И старики знали, что хотя пока имя Добрыни и не произносится, в связи с погибелью проклятого. Но пройдет немного времени, и гусляры сложат песни о его героической битве с врагом. Они будут потом, когда он в Киев красоваться станет, распевать их на пирах., И никто не станет интересоваться, как там на самом деле было, что случилось в Маринкином доме, ведь правда разная бывает. И для них правда в том и состоит, что не угрожает он им больше, страха не наводит, и сожгли они его дотла. И только самые осторожные из них, не разделяя восторгов об избавлении, потихоньку говорили о том, что радоваться особенно нечему, потому как и других змеенышей можно легко накликать. И мало ли их еще по свету белому ошивается. На всех богатырей не хватит.
Новый слух о том, что Добрыня в путь – дорогу собирается, облетел всю Рязань. И многие поспешили к княжескому двору, чтобы хоть одним глазком на него взглянуть. Когда еще воротится он к ним. А если и воротится, доживут ли они до часа этого? Жаль им было расставаться с воином своим. НО кто же их желание спрашивать станет, если самому великому князю воины нужны? А уж если не их Добрыня, то кто же тогда воевать и славу добывать станет. Как ты не прикидывай, а второго такого нет. И когда, обняв матушку, вскочил воин в седло и за ворота выехал, увидел он огромную толпу, и не понял из-за чего собрались они. И только потом дошло до него, что это они его провожают.

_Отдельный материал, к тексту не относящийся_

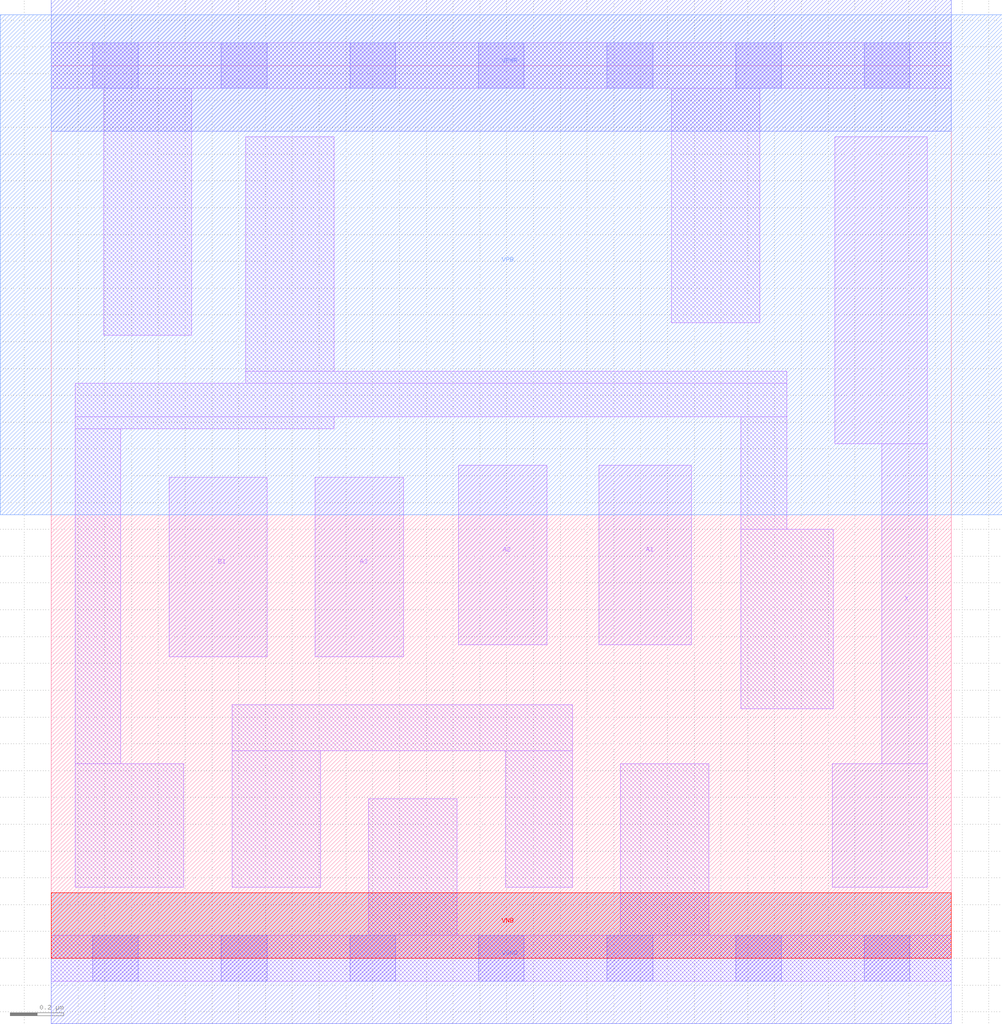
<source format=lef>
# Copyright 2020 The SkyWater PDK Authors
#
# Licensed under the Apache License, Version 2.0 (the "License");
# you may not use this file except in compliance with the License.
# You may obtain a copy of the License at
#
#     https://www.apache.org/licenses/LICENSE-2.0
#
# Unless required by applicable law or agreed to in writing, software
# distributed under the License is distributed on an "AS IS" BASIS,
# WITHOUT WARRANTIES OR CONDITIONS OF ANY KIND, either express or implied.
# See the License for the specific language governing permissions and
# limitations under the License.
#
# SPDX-License-Identifier: Apache-2.0

VERSION 5.7 ;
  NOWIREEXTENSIONATPIN ON ;
  DIVIDERCHAR "/" ;
  BUSBITCHARS "[]" ;
MACRO sky130_fd_sc_lp__o31a_lp
  CLASS CORE ;
  FOREIGN sky130_fd_sc_lp__o31a_lp ;
  ORIGIN  0.000000  0.000000 ;
  SIZE  3.360000 BY  3.330000 ;
  SYMMETRY X Y R90 ;
  SITE unit ;
  PIN A1
    ANTENNAGATEAREA  0.313000 ;
    DIRECTION INPUT ;
    USE SIGNAL ;
    PORT
      LAYER li1 ;
        RECT 2.045000 1.170000 2.390000 1.840000 ;
    END
  END A1
  PIN A2
    ANTENNAGATEAREA  0.313000 ;
    DIRECTION INPUT ;
    USE SIGNAL ;
    PORT
      LAYER li1 ;
        RECT 1.520000 1.170000 1.850000 1.840000 ;
    END
  END A2
  PIN A3
    ANTENNAGATEAREA  0.313000 ;
    DIRECTION INPUT ;
    USE SIGNAL ;
    PORT
      LAYER li1 ;
        RECT 0.985000 1.125000 1.315000 1.795000 ;
    END
  END A3
  PIN B1
    ANTENNAGATEAREA  0.313000 ;
    DIRECTION INPUT ;
    USE SIGNAL ;
    PORT
      LAYER li1 ;
        RECT 0.440000 1.125000 0.805000 1.795000 ;
    END
  END B1
  PIN X
    ANTENNADIFFAREA  0.404700 ;
    DIRECTION OUTPUT ;
    USE SIGNAL ;
    PORT
      LAYER li1 ;
        RECT 2.915000 0.265000 3.270000 0.725000 ;
        RECT 2.925000 1.920000 3.270000 3.065000 ;
        RECT 3.100000 0.725000 3.270000 1.920000 ;
    END
  END X
  PIN VGND
    DIRECTION INOUT ;
    USE GROUND ;
    PORT
      LAYER met1 ;
        RECT 0.000000 -0.245000 3.360000 0.245000 ;
    END
  END VGND
  PIN VNB
    DIRECTION INOUT ;
    USE GROUND ;
    PORT
      LAYER pwell ;
        RECT 0.000000 0.000000 3.360000 0.245000 ;
    END
  END VNB
  PIN VPB
    DIRECTION INOUT ;
    USE POWER ;
    PORT
      LAYER nwell ;
        RECT -0.190000 1.655000 3.550000 3.520000 ;
    END
  END VPB
  PIN VPWR
    DIRECTION INOUT ;
    USE POWER ;
    PORT
      LAYER met1 ;
        RECT 0.000000 3.085000 3.360000 3.575000 ;
    END
  END VPWR
  OBS
    LAYER li1 ;
      RECT 0.000000 -0.085000 3.360000 0.085000 ;
      RECT 0.000000  3.245000 3.360000 3.415000 ;
      RECT 0.090000  0.265000 0.495000 0.725000 ;
      RECT 0.090000  0.725000 0.260000 1.975000 ;
      RECT 0.090000  1.975000 1.055000 2.020000 ;
      RECT 0.090000  2.020000 2.745000 2.145000 ;
      RECT 0.195000  2.325000 0.525000 3.245000 ;
      RECT 0.675000  0.265000 1.005000 0.775000 ;
      RECT 0.675000  0.775000 1.945000 0.945000 ;
      RECT 0.725000  2.145000 2.745000 2.190000 ;
      RECT 0.725000  2.190000 1.055000 3.065000 ;
      RECT 1.185000  0.085000 1.515000 0.595000 ;
      RECT 1.695000  0.265000 1.945000 0.775000 ;
      RECT 2.125000  0.085000 2.455000 0.725000 ;
      RECT 2.315000  2.370000 2.645000 3.245000 ;
      RECT 2.575000  0.930000 2.920000 1.600000 ;
      RECT 2.575000  1.600000 2.745000 2.020000 ;
    LAYER mcon ;
      RECT 0.155000 -0.085000 0.325000 0.085000 ;
      RECT 0.155000  3.245000 0.325000 3.415000 ;
      RECT 0.635000 -0.085000 0.805000 0.085000 ;
      RECT 0.635000  3.245000 0.805000 3.415000 ;
      RECT 1.115000 -0.085000 1.285000 0.085000 ;
      RECT 1.115000  3.245000 1.285000 3.415000 ;
      RECT 1.595000 -0.085000 1.765000 0.085000 ;
      RECT 1.595000  3.245000 1.765000 3.415000 ;
      RECT 2.075000 -0.085000 2.245000 0.085000 ;
      RECT 2.075000  3.245000 2.245000 3.415000 ;
      RECT 2.555000 -0.085000 2.725000 0.085000 ;
      RECT 2.555000  3.245000 2.725000 3.415000 ;
      RECT 3.035000 -0.085000 3.205000 0.085000 ;
      RECT 3.035000  3.245000 3.205000 3.415000 ;
  END
END sky130_fd_sc_lp__o31a_lp
END LIBRARY

</source>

Он немного помолчал и помедлил, когда за городскую стену выехал. И вдруг увидел тот самый ракитный куст, под которым они позапрошлой ночью с Маринкой венчались. И все, что он хотел позабыть, в памяти его в одно мгновение воскресло. И понял он, что каленым железом не вытравить из души его все, что было. И казалось ему, что стоит она перед ним, в своем наряде диковинном, простоволосая, умоляюще на него молча взирает. Даже зажмурился Добрыня от видения такого. И так оно ясно было, будто все наяву происходило.
– Еще один день, а потом и в путь можно отправляться, – приказал он сам себе.– Ведь от одного дня ничего перемениться не может.
Он готов был повернуть назад, и повернул бы, но бес за его спиной расхохотался.
– А потом тебе еще один день захочется, и еще с нею побыть. Нет, ты не можешь слабость проявить.
– Я не могу проявлять слабость, – вслед за ним повторил Добрыня.
И помедлив секунду около Ракитова куста, помчался дальше, уже забыв обо всем.
№№№№№№
Маринка в тот же миг проснулась разбитая. Она вспомнила о том, что произошло прошлой ночью, и почему она выпила все это дурманное зелье.